At the end of the show the filmmakers meet outdoors in a giant field and have all the volunteers stand in groups based on the prominent markers in their DNA.  The groups are roughly arranged like a map of the world.  Many of the people whose stories were featured on the show are surprised by what their biology reveals, like one black man grouped with the Europeans and one Puerto Rican woman grouped with Native Americans.

The show is full of wonderful computer animation, beautiful high-definition filmed sequences from all over the world and staged scenes that act out what life was like tens of thousand of years ago.  Science really has learned vast libraries of statistical knowledge from combining anthropology and DNA research.  What it shows is racial characteristics are insignificant compared to all the rest of our traits.  Essentially humans are almost identical, far more so than other animal species.  We may look very different, but our DNA tells us otherwise.  In fact, one of the more interesting tidbits to come out of the show is that Africa is the most genetically diverse continent because it’s population is the oldest.

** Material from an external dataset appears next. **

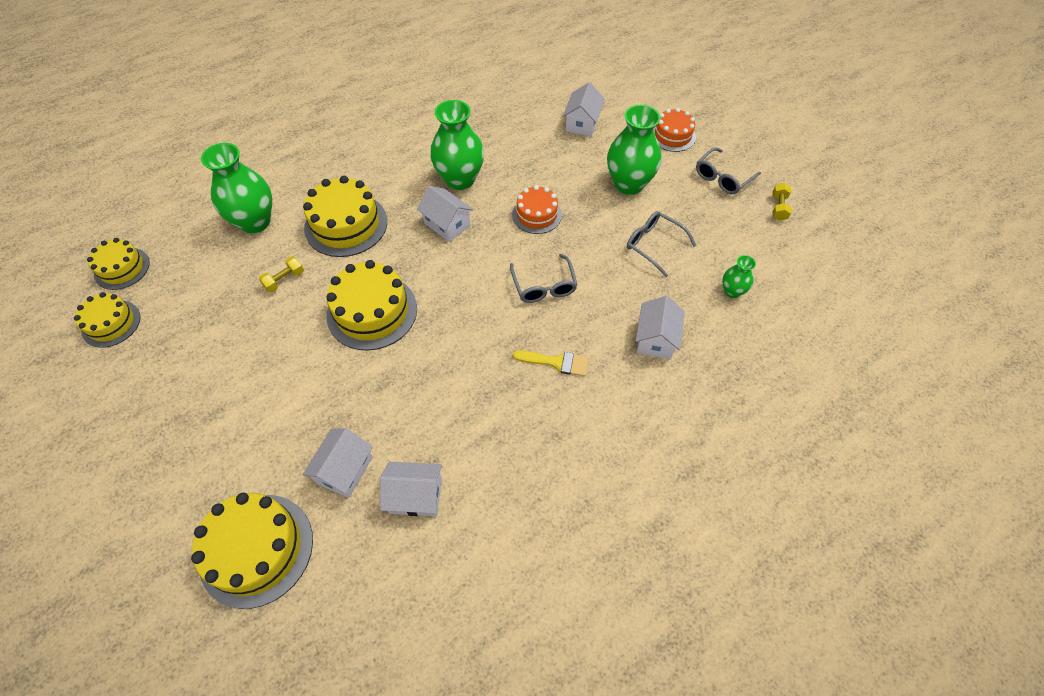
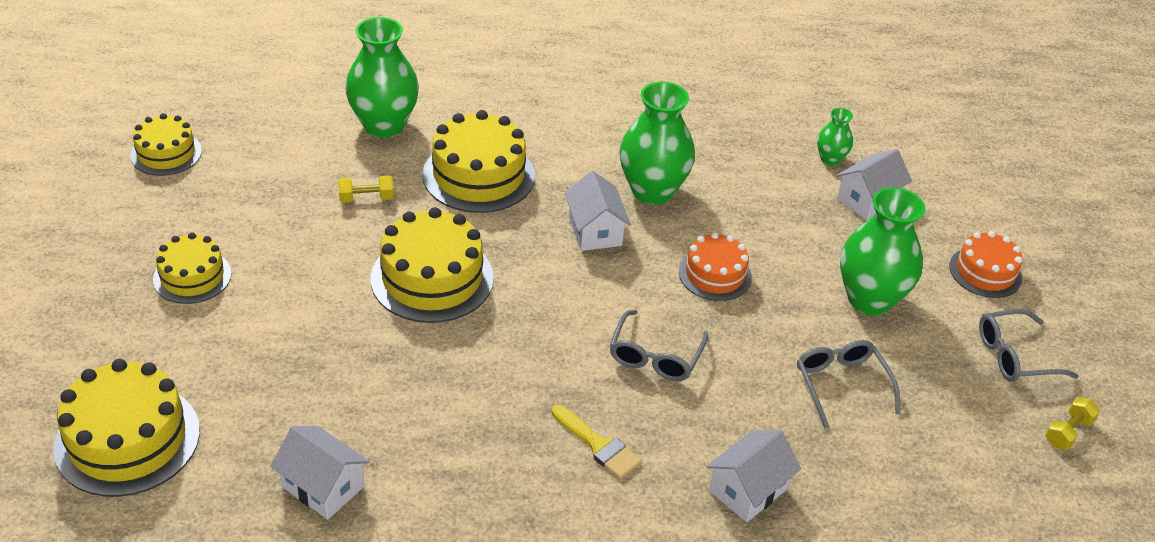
camera: 30 degrees right, 15 degrees down
yellow cake [87,238,150,290] -> yellow cake moved to [153,233,232,304]
white house [302,428,373,498] -> none
green vase [722,255,756,298] -> green vase moved to [817,108,853,166]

Watching this documentary makes an excellent companion to the book I am listening to, The Evolution of God by Robert Wright, which explores the rise of religion across the globe starting with hunting and gathering societies.  Wright measures the development of religion by how well it deals with ethnic diversity.  Even though humans are all alike, we’ve always been very xenophobic, and the presentation of The Human Family Tree would be in accordance to the highest spiritual development in religious philosophy as explored by Wright. 

It would be fascinating to chronicle the religious history against the histories of the various migrating populations that the DNA markers reveal.  Would it be possible to follow the paths of memes like paths of genetic material in our blood?  The majority of the world’s worshipers in God build their beliefs on the political and social conflicts of one tiny group of people, living in one tiny part of the world, concerning events that happened two and three thousand years ago, while ignoring all the religious practices of vast hordes of people that migrated all over the globe.  But then most of those religions were tied to local ethnocentric and highly xenophobic tribes.  We are becoming global on so many levels.

The Human Family Tree makes social, philosophical and political statements through it’s work with exploring the science of DNA, with implications that are far greater than teaching us about human migration patterns.  As graphically illustrated in the show, everyone has two parents, four grandparents, eight great grandparents, and if you follow the math it doesn’t take that many generations until you are related to nearly everyone on Earth.

Most people don’t know much about their ancestors beyond their grandparents or maybe one of their great grandparents, so they imagine their heritage coming from one individual.  But if you go back a few hundred years and had to picture yourself the product of 128 or 256 individuals, what can you claim to be?  It’s hard enough to spot traits you get from two parents, so why imagine yourself to be the product of any race, culture, country, or other identity?  All we can be is the human we are at the moment and any cultural heritage is just silly pretending.